12 Outrigger canoe surfing
Catching waves is easier with five others helping you paddle. Share the stoke!
13 Mālama Wao Akua
Thirteen years ago the East Maui Watershed Partnership had the brilliant notion of marrying art and conservation. A juried exhibit was born, showcasing Hawaiian flora and fauna. Every year since, local artists have outdone themselves, bringing some of the world’s rarest species to life in clay, pigment, pixel, glass and kapa (Hawaiian barkcloth).

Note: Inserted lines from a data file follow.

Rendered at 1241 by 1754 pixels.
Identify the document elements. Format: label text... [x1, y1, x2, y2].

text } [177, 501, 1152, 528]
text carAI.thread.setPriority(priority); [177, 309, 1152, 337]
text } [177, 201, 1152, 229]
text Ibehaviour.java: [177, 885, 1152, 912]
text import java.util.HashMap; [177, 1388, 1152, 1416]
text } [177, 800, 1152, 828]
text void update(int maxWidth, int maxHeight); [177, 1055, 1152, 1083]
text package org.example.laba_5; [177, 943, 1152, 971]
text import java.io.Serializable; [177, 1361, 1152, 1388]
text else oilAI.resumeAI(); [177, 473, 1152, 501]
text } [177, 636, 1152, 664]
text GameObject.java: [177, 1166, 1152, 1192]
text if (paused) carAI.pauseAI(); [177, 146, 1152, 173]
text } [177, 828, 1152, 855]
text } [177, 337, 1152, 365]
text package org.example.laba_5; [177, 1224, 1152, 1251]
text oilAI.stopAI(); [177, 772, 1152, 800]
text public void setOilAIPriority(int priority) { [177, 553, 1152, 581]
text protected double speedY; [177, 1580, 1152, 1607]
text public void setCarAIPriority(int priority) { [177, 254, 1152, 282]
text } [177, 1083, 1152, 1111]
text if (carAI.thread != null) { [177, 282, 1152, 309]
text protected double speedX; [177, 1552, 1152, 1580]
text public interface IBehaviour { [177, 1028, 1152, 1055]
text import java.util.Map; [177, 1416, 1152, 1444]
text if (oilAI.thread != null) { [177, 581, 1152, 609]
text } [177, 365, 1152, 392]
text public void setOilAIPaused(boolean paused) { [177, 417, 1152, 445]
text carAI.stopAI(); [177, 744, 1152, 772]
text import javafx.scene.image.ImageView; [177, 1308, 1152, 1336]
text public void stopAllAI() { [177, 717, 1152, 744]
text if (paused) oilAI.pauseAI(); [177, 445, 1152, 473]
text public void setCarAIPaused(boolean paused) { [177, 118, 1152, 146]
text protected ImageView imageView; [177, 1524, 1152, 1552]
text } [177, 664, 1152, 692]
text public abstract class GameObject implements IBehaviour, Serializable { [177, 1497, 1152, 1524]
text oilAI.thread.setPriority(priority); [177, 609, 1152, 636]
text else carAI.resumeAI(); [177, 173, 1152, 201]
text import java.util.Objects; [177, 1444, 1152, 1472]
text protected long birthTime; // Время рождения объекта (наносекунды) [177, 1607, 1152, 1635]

Hui No‘eau Visual Arts Center hosts the show.
14 Kaho‘olawe Restoration
For 200 years, this wahi pana, or “place of legends,” endured injury after injury. Free-ranging goats and cattle nibbled its vegetation down to a nub. The military bombed it. Wind blew its topsoil into the sea. In 1976, the Protect Kahoʻolawe ʻOhana (PKO) launched a dramatic protest against military occupation of the island. Eighteen years later the U.S. government finally returned Kahoʻolawe to the people of Hawai‘i. Since then, volunteers with PKO and the Kahoʻolawe Island Reserve Commission have devoted their blood, sweat, and tears to resuscitating its shattered ecosystem. It’s working. Native trees and shrubs are taking root, and the rare Hawaiian bat has recently been seen soaring overhead.